* [Exercise objective] Pull out every line with the word "String" from the entries below.

[[ Input data, beginning ]]

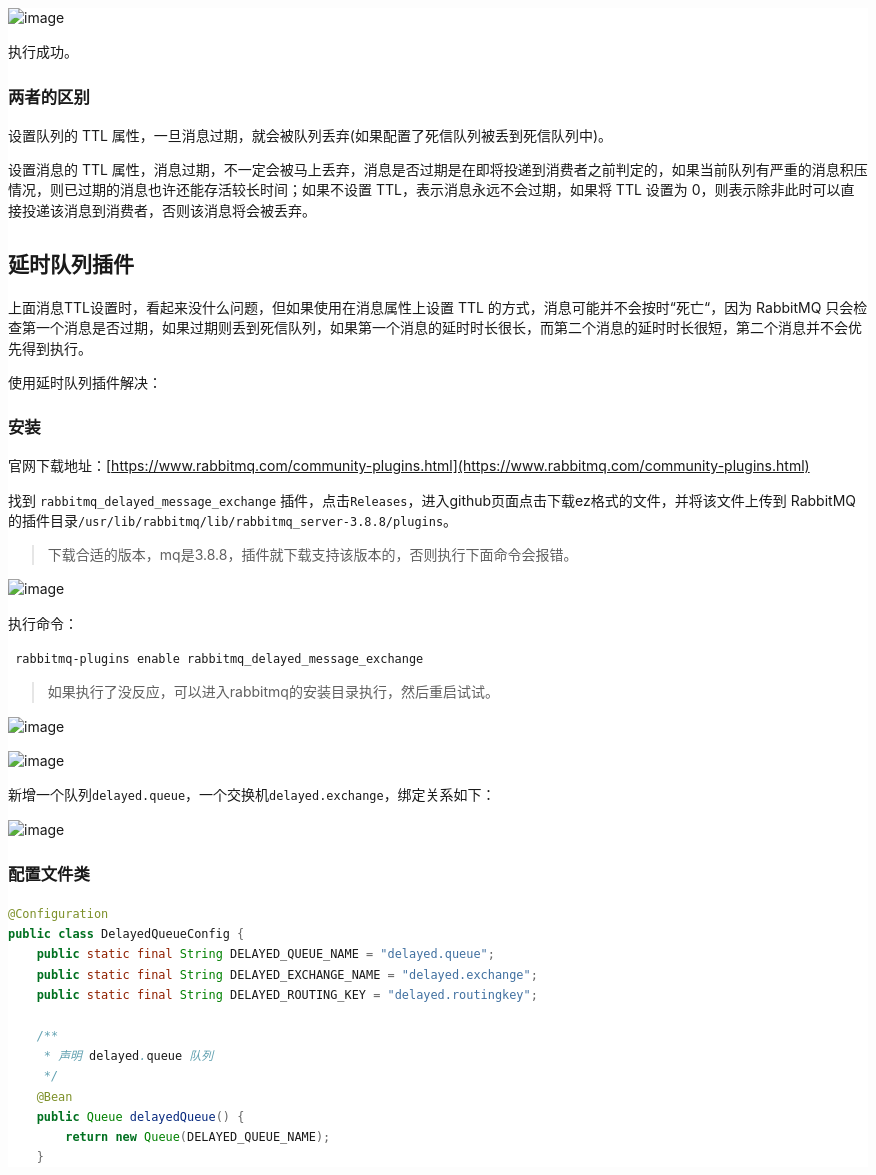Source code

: ![image](https://file.qaomuu.com/blog/7vVUszhrcALb26V7_6K13pCNyVSmoGSOU7n26UCLxNI.png)

执行成功。



### 两者的区别

设置队列的 TTL 属性，一旦消息过期，就会被队列丢弃(如果配置了死信队列被丢到死信队列中)。

设置消息的 TTL 属性，消息过期，不一定会被马上丢弃，消息是否过期是在即将投递到消费者之前判定的，如果当前队列有严重的消息积压情况，则已过期的消息也许还能存活较长时间；如果不设置 TTL，表示消息永远不会过期，如果将 TTL 设置为 0，则表示除非此时可以直接投递该消息到消费者，否则该消息将会被丢弃。



## 延时队列插件

上面消息TTL设置时，看起来没什么问题，但如果使用在消息属性上设置 TTL 的方式，消息可能并不会按时“死亡“，因为 RabbitMQ 只会检查第一个消息是否过期，如果过期则丢到死信队列，如果第一个消息的延时时长很长，而第二个消息的延时时长很短，第二个消息并不会优先得到执行。

使用延时队列插件解决：



### 安装

官网下载地址：[https://www.rabbitmq.com/community-plugins.html](https://www.rabbitmq.com/community-plugins.html)

找到 `rabbitmq_delayed_message_exchange` 插件，点击`Releases`，进入github页面点击下载ez格式的文件，并将该文件上传到 RabbitMQ 的插件目录`/usr/lib/rabbitmq/lib/rabbitmq_server-3.8.8/plugins`。

> 下载合适的版本，mq是3.8.8，插件就下载支持该版本的，否则执行下面命令会报错。

![image](https://file.qaomuu.com/blog/zv3uO4acORbJYRVJ21dhI0BkCIsYU251O59oKBSczR8.png)

执行命令：

```bash
 rabbitmq-plugins enable rabbitmq_delayed_message_exchange
```

> 如果执行了没反应，可以进入rabbitmq的安装目录执行，然后重启试试。

![image](https://file.qaomuu.com/blog/uYzQSfDUsJSEGKtDKhb3R3mvR1h9wa4m08FEcKgdvsQ.png)

![image](https://file.qaomuu.com/blog/y-qA2JnQKMgLAxr7XE6VzRxPN0gQ0AuIN0TY9UPal2A.png)



新增一个队列`delayed.queue`，一个交换机`delayed.exchange`，绑定关系如下：

![image](https://file.qaomuu.com/blog/XcdMVmpb-lzA9DxzUh6aR4322JuHCBjEjFIV75idz0I.png)



### 配置文件类

```java
@Configuration
public class DelayedQueueConfig {
    public static final String DELAYED_QUEUE_NAME = "delayed.queue";
    public static final String DELAYED_EXCHANGE_NAME = "delayed.exchange";
    public static final String DELAYED_ROUTING_KEY = "delayed.routingkey";

    /**
     * 声明 delayed.queue 队列
     */
    @Bean
    public Queue delayedQueue() {
        return new Queue(DELAYED_QUEUE_NAME);
    }
```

[[ Input data, end ]]

* [Output of the exercise]
    public static final String DELAYED_QUEUE_NAME = "delayed.queue";
    public static final String DELAYED_EXCHANGE_NAME = "delayed.exchange";
    public static final String DELAYED_ROUTING_KEY = "delayed.routingkey";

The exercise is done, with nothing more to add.